Scientific classification
- Kingdom: Animalia
- Phylum: Mollusca
- Class: Bivalvia
- Order: Unionida
- Family: Unionidae
- Tribe: Anodontini
- Genus: Pegias Simpson, 1900
- Species: P. fabula
- Binomial name: Pegias fabula (I. Lea, 1838)

= Pegias =

- Genus: Pegias
- Species: fabula
- Authority: (I. Lea, 1838)
- Conservation status: CR
- Parent authority: Simpson, 1900

Genus of bivalves

Pegias is a monotypic genus of freshwater mussels in the family Unionidae.
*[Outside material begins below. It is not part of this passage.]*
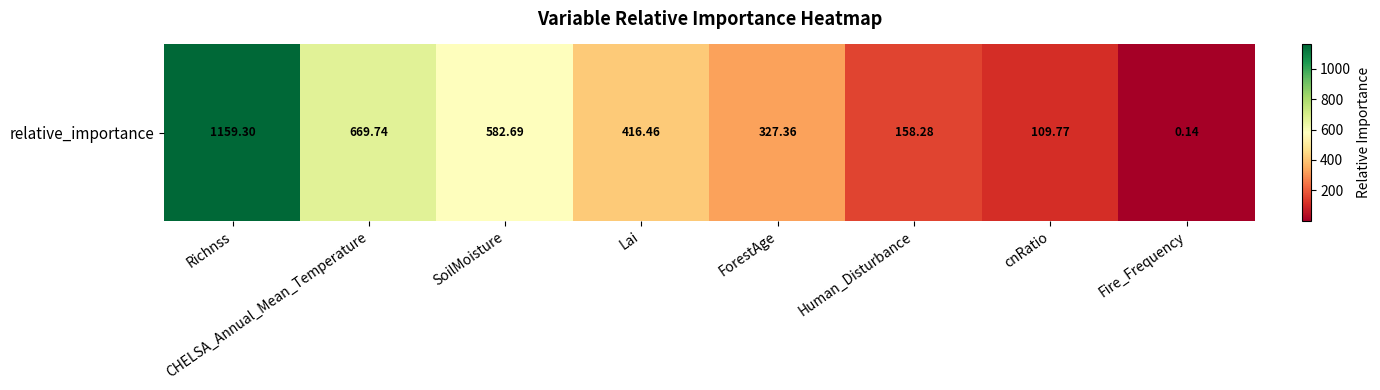

Is it true that the value at SoilMoisture is 920.4?

False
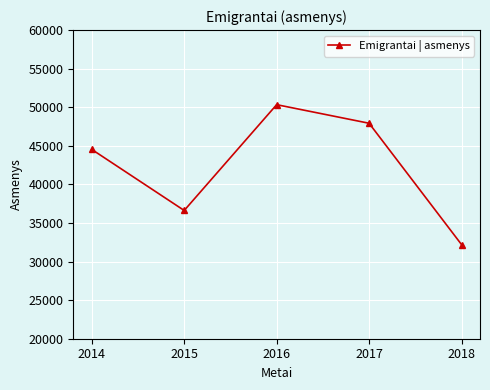

Between 2014 and 2015, which is larger?

2014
This genus contains the single species Pegias fabula, known commonly as the littlewing pearlymussel.

==Distribution==
The species is native to the Cumberland and Tennessee River systems in the United States, where it is present in streams in North Carolina, Kentucky, Virginia, and Tennessee. It has been a federally listed endangered species of the United States since 1988.

==Description==
This mussel is up to 3.8 cm long by 1.3 cm wide. The outer surface of the shell is light greenish or dark yellowish, but it is often eroded off, leaving the shell chalky whitish in color.

==Threat of extinction==
This mussel has been extirpated from most streams where it once occurred, including any in the state of Alabama. There are between six and twenty remaining populations, most of which contain fewer than 500 individuals.

The main threat to the species is bad water quality, especially due to acidic mine drainage. Other threats include oil and gas exploration, road construction, channeling of the rivers, logging, agriculture, and pesticides.